В конце концов отец увел его в розовый сад, который уже отнесли от дома, чтобы спросить, не слышал ли он каких-то странных историй, которые распространяет о его матери пресса. Фрик прикинулся шлангом.
— Ну, рано или поздно что-то ты да услышишь, — сказал ему отец, — и я хочу, чтобы ты знал, что ни в одной из них нет и грана правды. Это обычный треп, который поднимается, если знаменитость на какое-то время выпадает из поля зрения репортеров. Они будут говорить, что у твоей матери нервный срыв или что-то подобное, но это не так.
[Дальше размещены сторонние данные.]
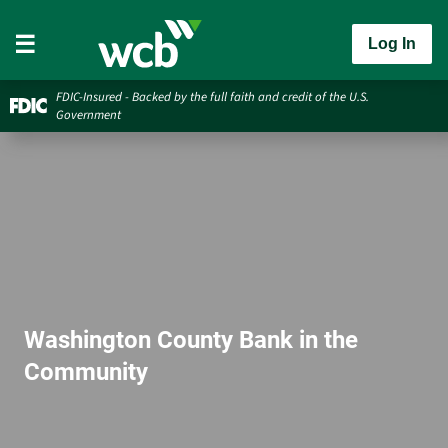
Log In
FDIC-Insured - Backed by the full faith and credit of the U.S.
Government
Washington County Bank in the
Community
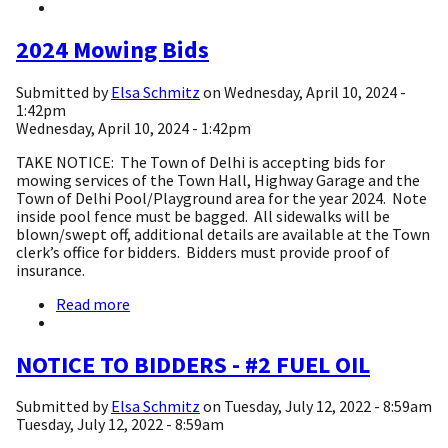
2025
Bids
2024 Mowing Bids
Submitted by
Elsa Schmitz
on
Wednesday, April 10, 2024 -
1:42pm
Wednesday, April 10, 2024 - 1:42pm
TAKE NOTICE: The Town of Delhi is accepting bids for
mowing services of the Town Hall, Highway Garage and the
Town of Delhi Pool/Playground area for the year 2024. Note
inside pool fence must be bagged. All sidewalks will be
blown/swept off, additional details are available at the Town
clerk’s office for bidders. Bidders must provide proof of
insurance.
Read more
about
2024
Mowing
Bids
NOTICE TO BIDDERS - #2 FUEL OIL
Submitted by
Elsa Schmitz
on
Tuesday, July 12, 2022 - 8:59am
Tuesday, July 12, 2022 - 8:59am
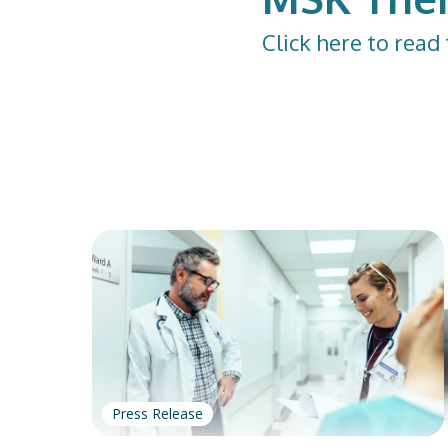
Click
here
to read 
Press Release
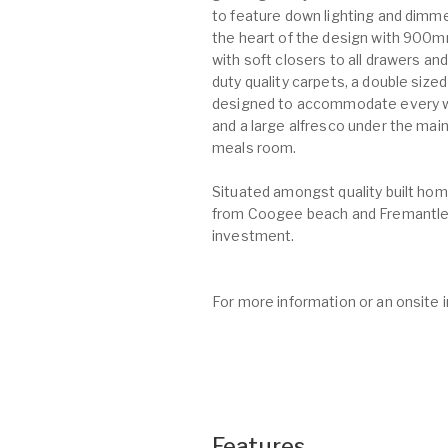
to feature down lighting and dimme
the heart of the design with 900m
with soft closers to all drawers a
duty quality carpets, a double siz
designed to accommodate every wom
and a large alfresco under the main
meals room.
Situated amongst quality built home
from Coogee beach and Fremantle 
investment.
For more information or an onsite 
Features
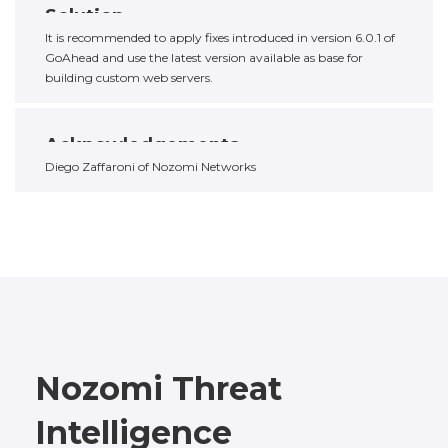
Solution
It is recommended to apply fixes introduced in version 6.0.1 of
GoAhead and use the latest version available as base for
building custom web servers.
Acknowledgements
Diego Zaffaroni of Nozomi Networks
Nozomi Threat
Intelligence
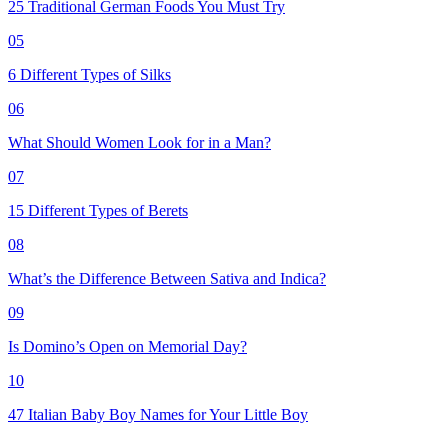
25 Traditional German Foods You Must Try
05
6 Different Types of Silks
06
What Should Women Look for in a Man?
07
15 Different Types of Berets
08
What’s the Difference Between Sativa and Indica?
09
Is Domino’s Open on Memorial Day?
10
47 Italian Baby Boy Names for Your Little Boy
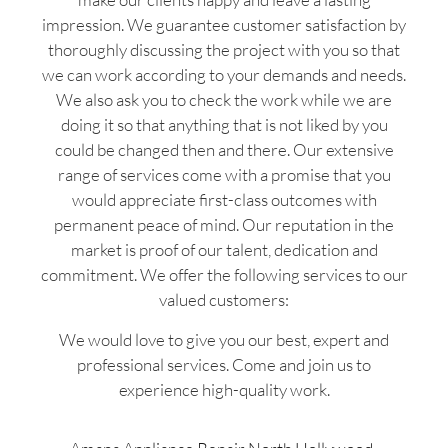
impression. We guarantee customer satisfaction by
thoroughly discussing the project with you so that
we can work according to your demands and needs.
We also ask you to check the work while we are
doing it so that anything that is not liked by you
could be changed then and there. Our extensive
range of services come with a promise that you
would appreciate first-class outcomes with
permanent peace of mind. Our reputation in the
market is proof of our talent, dedication and
commitment. We offer the following services to our
valued customers:
We would love to give you our best, expert and
professional services. Come and join us to
experience high-quality work.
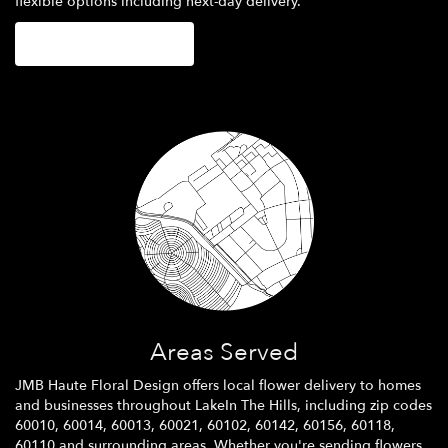
flexible options including next-day delivery.
Browse Arrangements
Areas Served
JMB Haute Floral Design offers local flower delivery to homes
and businesses throughout LakeIn The Hills, including zip codes
60010, 60014, 60013, 60021, 60102, 60142, 60156, 60118,
60110 and surrounding areas. Whether you're sending flowers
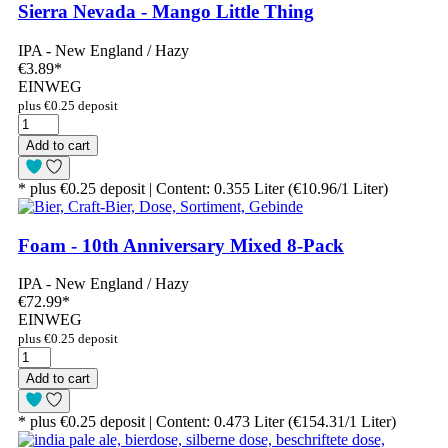
Sierra Nevada - Mango Little Thing
IPA - New England / Hazy
€3.89
*
EINWEG
plus €0.25 deposit
Add to cart
* plus €0.25 deposit | Content: 0.355 Liter (€10.96/1 Liter)
Foam - 10th Anniversary Mixed 8-Pack
IPA - New England / Hazy
€72.99
*
EINWEG
plus €0.25 deposit
Add to cart
* plus €0.25 deposit | Content: 0.473 Liter (€154.31/1 Liter)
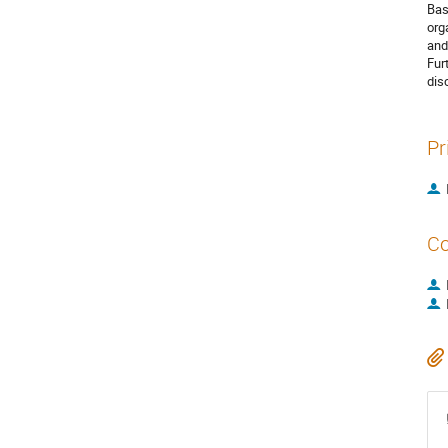
Bas
org
and
Fur
dis
Pr
Co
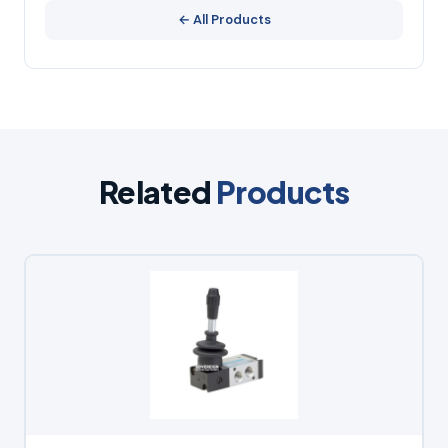
← All Products
Related
Products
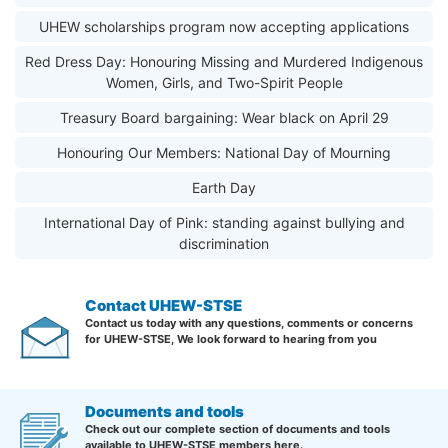
UHEW scholarships program now accepting applications
Red Dress Day: Honouring Missing and Murdered Indigenous
Women, Girls, and Two-Spirit People
Treasury Board bargaining: Wear black on April 29
Honouring Our Members: National Day of Mourning
Earth Day
International Day of Pink: standing against bullying and
discrimination
Contact UHEW-STSE
Contact us today with any questions, comments or concerns
for UHEW-STSE, We look forward to hearing from you
Documents and tools
Check out our complete section of documents and tools
available to UHEW-STSE members here.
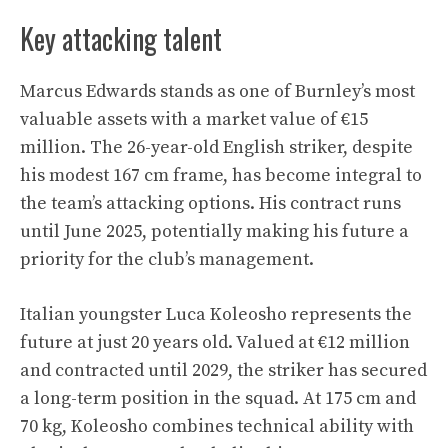
Key attacking talent
Marcus Edwards stands as one of Burnley’s most
valuable assets with a market value of €15
million. The 26-year-old English striker, despite
his modest 167 cm frame, has become integral to
the team’s attacking options. His contract runs
until June 2025, potentially making his future a
priority for the club’s management.
Italian youngster Luca Koleosho represents the
future at just 20 years old. Valued at €12 million
and contracted until 2029, the striker has secured
a long-term position in the squad. At 175 cm and
70 kg, Koleosho combines technical ability with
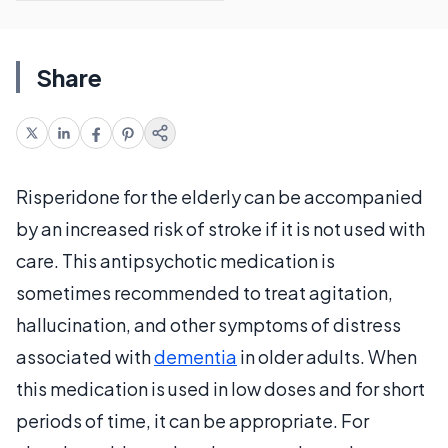
Share
Risperidone for the elderly can be accompanied
by an increased risk of stroke if it is not used with
care. This antipsychotic medication is
sometimes recommended to treat agitation,
hallucination, and other symptoms of distress
associated with
dementia
in older adults. When
this medication is used in low doses and for short
periods of time, it can be appropriate. For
У нее, конечно, нелады со здоровьем, но ничего такого страшного, о чем они могут писать или говорить, не произошло. Так что Мин и доктор Руди поделятся с тобой некоторыми приемами, которые помогут тебе спокойно пережить этот сложный период.
Доктором Руди Призрачный отец называл Рудольфа Круга, знаменитого в голливудских кругах психиатра, который строил свое лечение, исходя из прошлых жизней пациентов. Он какое-то время поговорил с Фриком, дабы определить, не был ли тот в одной из прежних реинкарнаций мальчиком-королем в Египте во времена правления фараонов, и выдал Фрику пузырек с капсулами, наказав принимать по одной за ленчем и перед сном.
Помня, что мальчиков-королей иной раз отравляли их советники, об этом он узнал из мультфильмов, которые показывали по субботним утрам, Фрик отнес пузырек в свои апартаменты на третий этаж и сразу спустил все капсулы в унитаз. Если там жил зеленый чешуйчатый монстр, то в тот день он наверняка сдох от передозировки.
От Мина с такой же легкостью, как от доктора Руди, отделаться, к сожалению, не удалось. После двух дней «дележки» Фрик уже с радостью сдался бы на милость мистера Хэчетта, больного на голову шеф-повара, даже если бы тот зажарил его с яблоками и скормил ничего не подозревающим обитателям улицы Бауэри [76] на День благодарения.
В конце концов все от него отстали.
Он до сих пор не знал, находилась ли мать в санатории, клинике или клетке для грудастых.